FrequencyWhat to checkGoal
DailyDashboard 24h view · Warning and Error logsCatch silent failures and traffic anomalies before they accumulate
WeeklyDashboard 30d view · Feedback trend · Function-tool pie chart · Export PDFMeasure week-over-week quality trend and prepare stakeholder update
After a config changeDashboard 72h view · Draft logs before publishing · Feedback score post-publishConfirm the change had the intended effect and did not introduce regressions
MonthlyDashboard 12m view · Avg Messages per Conversation trend · Negative feedback reasonsIdentify long-term drift and plan the next iteration of the agent
After an incidentMonitoring logs filtered to incident window · View Context on each ErrorRoot-cause analysis and documentation of corrective action

Tip: Export the Dashboard as PDF before and after each significant configuration change. Keeping these snapshots lets you demonstrate improvement to stakeholders with concrete data rather than anecdote.
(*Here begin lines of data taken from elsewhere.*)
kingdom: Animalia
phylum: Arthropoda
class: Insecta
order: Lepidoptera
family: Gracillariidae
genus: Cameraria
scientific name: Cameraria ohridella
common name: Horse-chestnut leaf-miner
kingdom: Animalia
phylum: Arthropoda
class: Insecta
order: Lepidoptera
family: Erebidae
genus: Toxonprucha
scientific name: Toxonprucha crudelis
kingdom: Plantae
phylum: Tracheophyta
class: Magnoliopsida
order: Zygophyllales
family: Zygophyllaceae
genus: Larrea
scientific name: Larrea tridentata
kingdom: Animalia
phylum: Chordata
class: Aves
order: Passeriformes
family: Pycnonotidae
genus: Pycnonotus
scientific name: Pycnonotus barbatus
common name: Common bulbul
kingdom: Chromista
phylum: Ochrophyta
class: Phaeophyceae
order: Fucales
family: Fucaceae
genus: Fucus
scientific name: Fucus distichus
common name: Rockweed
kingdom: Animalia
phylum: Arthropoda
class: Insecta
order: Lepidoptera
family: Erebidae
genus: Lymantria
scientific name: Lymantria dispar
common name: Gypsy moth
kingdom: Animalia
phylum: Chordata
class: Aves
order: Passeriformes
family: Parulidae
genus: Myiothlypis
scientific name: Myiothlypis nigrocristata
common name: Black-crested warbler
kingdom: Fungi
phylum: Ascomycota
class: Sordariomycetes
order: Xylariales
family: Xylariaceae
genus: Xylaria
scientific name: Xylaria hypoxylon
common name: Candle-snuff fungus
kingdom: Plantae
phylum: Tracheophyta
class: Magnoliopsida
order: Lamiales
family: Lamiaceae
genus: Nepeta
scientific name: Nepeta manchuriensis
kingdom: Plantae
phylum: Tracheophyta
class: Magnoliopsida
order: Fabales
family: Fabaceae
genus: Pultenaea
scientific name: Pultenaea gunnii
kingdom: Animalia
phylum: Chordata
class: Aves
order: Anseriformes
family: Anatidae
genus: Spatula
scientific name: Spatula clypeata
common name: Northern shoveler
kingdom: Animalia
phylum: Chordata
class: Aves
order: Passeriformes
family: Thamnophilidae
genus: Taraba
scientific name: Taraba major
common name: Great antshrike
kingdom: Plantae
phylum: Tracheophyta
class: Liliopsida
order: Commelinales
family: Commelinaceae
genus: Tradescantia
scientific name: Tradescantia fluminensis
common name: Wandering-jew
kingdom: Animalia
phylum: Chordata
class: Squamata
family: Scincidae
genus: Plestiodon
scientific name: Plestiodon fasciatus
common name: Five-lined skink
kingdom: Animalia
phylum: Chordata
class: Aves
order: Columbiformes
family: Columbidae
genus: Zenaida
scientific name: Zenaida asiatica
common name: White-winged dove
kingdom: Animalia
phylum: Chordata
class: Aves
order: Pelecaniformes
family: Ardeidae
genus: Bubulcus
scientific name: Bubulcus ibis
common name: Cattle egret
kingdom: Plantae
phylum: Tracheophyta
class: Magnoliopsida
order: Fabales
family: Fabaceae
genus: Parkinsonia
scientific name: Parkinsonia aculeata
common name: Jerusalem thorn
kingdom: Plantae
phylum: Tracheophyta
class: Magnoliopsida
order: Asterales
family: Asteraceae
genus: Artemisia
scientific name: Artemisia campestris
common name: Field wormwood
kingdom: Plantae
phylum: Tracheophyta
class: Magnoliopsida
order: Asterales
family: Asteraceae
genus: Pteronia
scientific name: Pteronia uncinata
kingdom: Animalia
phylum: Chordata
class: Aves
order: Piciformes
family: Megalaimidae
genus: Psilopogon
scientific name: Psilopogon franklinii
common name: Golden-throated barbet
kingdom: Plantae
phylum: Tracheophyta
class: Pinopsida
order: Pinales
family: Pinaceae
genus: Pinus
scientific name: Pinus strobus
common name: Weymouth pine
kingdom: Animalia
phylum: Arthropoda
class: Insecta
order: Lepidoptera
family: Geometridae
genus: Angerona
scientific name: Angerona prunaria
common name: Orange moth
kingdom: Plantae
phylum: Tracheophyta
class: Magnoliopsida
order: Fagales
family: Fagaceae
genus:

Close the Improvement Loop

Observation has no value unless it drives action. Use the framework below to move from what you see in qlar to what you change in your agent.

Observe → Diagnose → Act

What you observeLikely diagnosisWhere to act in qlar
Negative feedback rate above 20 %Agent tone, scope, or accuracy is not meeting user expectationsRevise Behavior (Mission, Personality, Interaction)
Avg Messages / Conversation rising over several weeksAgent is not resolving requests in a single reply; users are rephrasing or following up repeatedlyImprove Knowledge resources and tighten Mission scope
A specific function tool rarely appears in the pie chartAI model is not recognising when the tool is relevantRewrite the tool's Name and Description in Custom API settings
Error logs spiking after a knowledge uploadDocument parsing or chunking issue with the new resourceCheck the resource status in Knowledge → Resources
Traffic drops sharply on a specific channelMessenger channel disconnected or token expiredVerify connection in Channels → Messenger settings
Users citing "wrong information" in negative feedback reasonsKnowledge base is outdated or the source document has changedUpdate or re-upload the relevant resource
Critical log from a specific serviceInfrastructure-level failure outside your configurationExport log details and escalate to support

The Iteration Cycle

Every agent improves through iteration. A practical cadence looks like this:

  1. Observe — Review Dashboard, Feedback, and Logs on the schedule above.
  2. Diagnose — Identify the one or two issues with the highest impact on user satisfaction.
  3. Hypothesise — Form a specific change: "If I add a clearer instruction about response length to Interaction, the 'too long' feedback reason should decrease."
  4. Act — Make the change in Draft mode.
  5. Validate — Use Monitoring logs filtered to Draft Agent to confirm no new errors. Test manually in the preview panel.
  6. Publish — Deploy the Draft to Published.
  7. Measure — Check Feedback trend and Dashboard metrics over the next 72 hours to 30 days depending on traffic volume.
  8. Repeat — Return to step 1.

Agents that are monitored and iterated regularly consistently outperform those that are deployed once and left unchanged.